Start of Exercise input
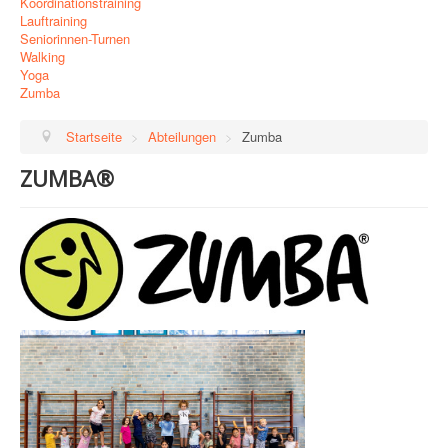
Koordinationstraining
Lauftraining
Seniorinnen-Turnen
Walking
Yoga
Zumba
Startseite
>
Abteilungen
>
Zumba
ZUMBA®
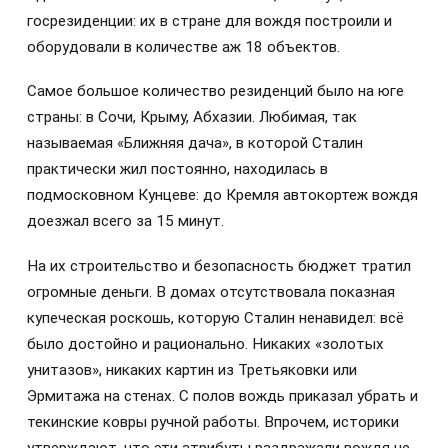
госрезиденции: их в стране для вождя построили и
оборудовали в количестве аж 18 объектов.
Самое большое количество резиденций было на юге
страны: в Сочи, Крыму, Абхазии. Любимая, так
называемая «Ближняя дача», в которой Сталин
практически жил постоянно, находилась в
подмосковном Кунцеве: до Кремля автокортеж вождя
доезжал всего за 15 минут.
На их строительство и безопасность бюджет тратил
огромные деньги. В домах отсутствовала показная
купеческая роскошь, которую Сталин ненавидел: всё
было достойно и рационально. Никаких «золотых
унитазов», никаких картин из Третьяковки или
Эрмитажа на стенах. С полов вождь приказал убрать и
текинские ковры ручной работы. Впрочем, историки
утверждают, что эти атрибуты раздражали вождя не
End of Exercise input
Lines from the one containing "Seniorinnen-Turnen" through the end of the material above must be reproduced exactly; pictures must not be.

Seniorinnen-Turnen
Walking
Yoga
Zumba
Startseite
>
Abteilungen
>
Zumba
ZUMBA®
госрезиденции: их в стране для вождя построили и
оборудовали в количестве аж 18 объектов.
Самое большое количество резиденций было на юге
страны: в Сочи, Крыму, Абхазии. Любимая, так
называемая «Ближняя дача», в которой Сталин
практически жил постоянно, находилась в
подмосковном Кунцеве: до Кремля автокортеж вождя
доезжал всего за 15 минут.
На их строительство и безопасность бюджет тратил
огромные деньги. В домах отсутствовала показная
купеческая роскошь, которую Сталин ненавидел: всё
было достойно и рационально. Никаких «золотых
унитазов», никаких картин из Третьяковки или
Эрмитажа на стенах. С полов вождь приказал убрать и
текинские ковры ручной работы. Впрочем, историки
утверждают, что эти атрибуты раздражали вождя не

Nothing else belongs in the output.